After 48 weeks, data showed no statistically significant difference between the two groups in the proportion of patients with an improvement in liver fibrosis of one stage or more without worsening of NASH (5 [11%] of 47 patients in semaglutide group vs. 7 [29%] of 24 in the placebo group; odds ratio [OR], 0.28; 95% confidence interval [CI], 0.06 - 1.24; P = .087).
There was no significant difference between groups in the proportion of patients with improvement in liver fibrosis and no worsening of NASH after 48 weeks (five [11%] of 47 patients in the semaglutide group vs seven [29%] of 24 patients in the placebo group; odds ratio 0·28 [95% CI 0·06–1·24]; p=0·087).
Additionally, the findings indicated a lack of significant difference between groups in the proportion of patients who achieved NASH resolution (16 [34%] vs. 5 [21%]; OR, 1.97; 95% CI, 0.56 - 7.91; P = .29). At week 48, change in liver stiffness from baseline was not significantly different between groups, but improvement in liver steatosis was significantly greater in the semaglutide group (P = .0042). Investigators noted reduction in liver fat volume and thus total liver volume was significantly greater in the semaglutide group than in the placebo group.

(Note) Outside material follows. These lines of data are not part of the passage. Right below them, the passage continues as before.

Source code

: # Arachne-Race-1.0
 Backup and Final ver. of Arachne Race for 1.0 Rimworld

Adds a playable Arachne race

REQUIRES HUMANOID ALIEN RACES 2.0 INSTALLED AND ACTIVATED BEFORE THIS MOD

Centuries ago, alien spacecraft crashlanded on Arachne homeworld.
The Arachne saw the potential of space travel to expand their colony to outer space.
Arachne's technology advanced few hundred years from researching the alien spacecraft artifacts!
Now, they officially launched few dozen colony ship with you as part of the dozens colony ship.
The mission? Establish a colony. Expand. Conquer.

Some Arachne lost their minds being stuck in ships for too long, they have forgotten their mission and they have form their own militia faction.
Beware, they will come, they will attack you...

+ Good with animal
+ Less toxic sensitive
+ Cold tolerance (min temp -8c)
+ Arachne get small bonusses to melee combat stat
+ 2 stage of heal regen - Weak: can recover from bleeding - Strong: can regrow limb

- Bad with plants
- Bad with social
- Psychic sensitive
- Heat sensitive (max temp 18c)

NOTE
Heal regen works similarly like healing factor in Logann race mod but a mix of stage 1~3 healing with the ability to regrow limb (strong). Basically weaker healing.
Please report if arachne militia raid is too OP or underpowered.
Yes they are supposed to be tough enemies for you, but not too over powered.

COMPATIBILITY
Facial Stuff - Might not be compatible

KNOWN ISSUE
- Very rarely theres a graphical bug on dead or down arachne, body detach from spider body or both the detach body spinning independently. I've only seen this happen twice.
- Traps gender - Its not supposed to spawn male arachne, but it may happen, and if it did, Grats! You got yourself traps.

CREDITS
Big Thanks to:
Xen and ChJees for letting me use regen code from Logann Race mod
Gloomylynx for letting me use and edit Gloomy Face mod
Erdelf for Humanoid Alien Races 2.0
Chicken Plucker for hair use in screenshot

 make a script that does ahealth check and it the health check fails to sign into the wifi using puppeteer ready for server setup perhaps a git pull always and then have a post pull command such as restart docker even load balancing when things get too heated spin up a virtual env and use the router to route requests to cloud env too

Further, similar proportions of patients in each group reported adverse events (42 [89%] in the semaglutide group vs. 19 [79%] in the placebo group) and serious adverse events (6 [13%] vs. 2 [8%]). The most common adverse events were nausea, diarrhea, and vomiting, which mainly occurred during treatment initiation or dose escalation.
Investigators noted hepatic function remained stable after semaglutide treatment and did not result in decompensating events. Renal function was additionally reported to have remained stable in patients who received semaglutide and decreased slightly with placebo.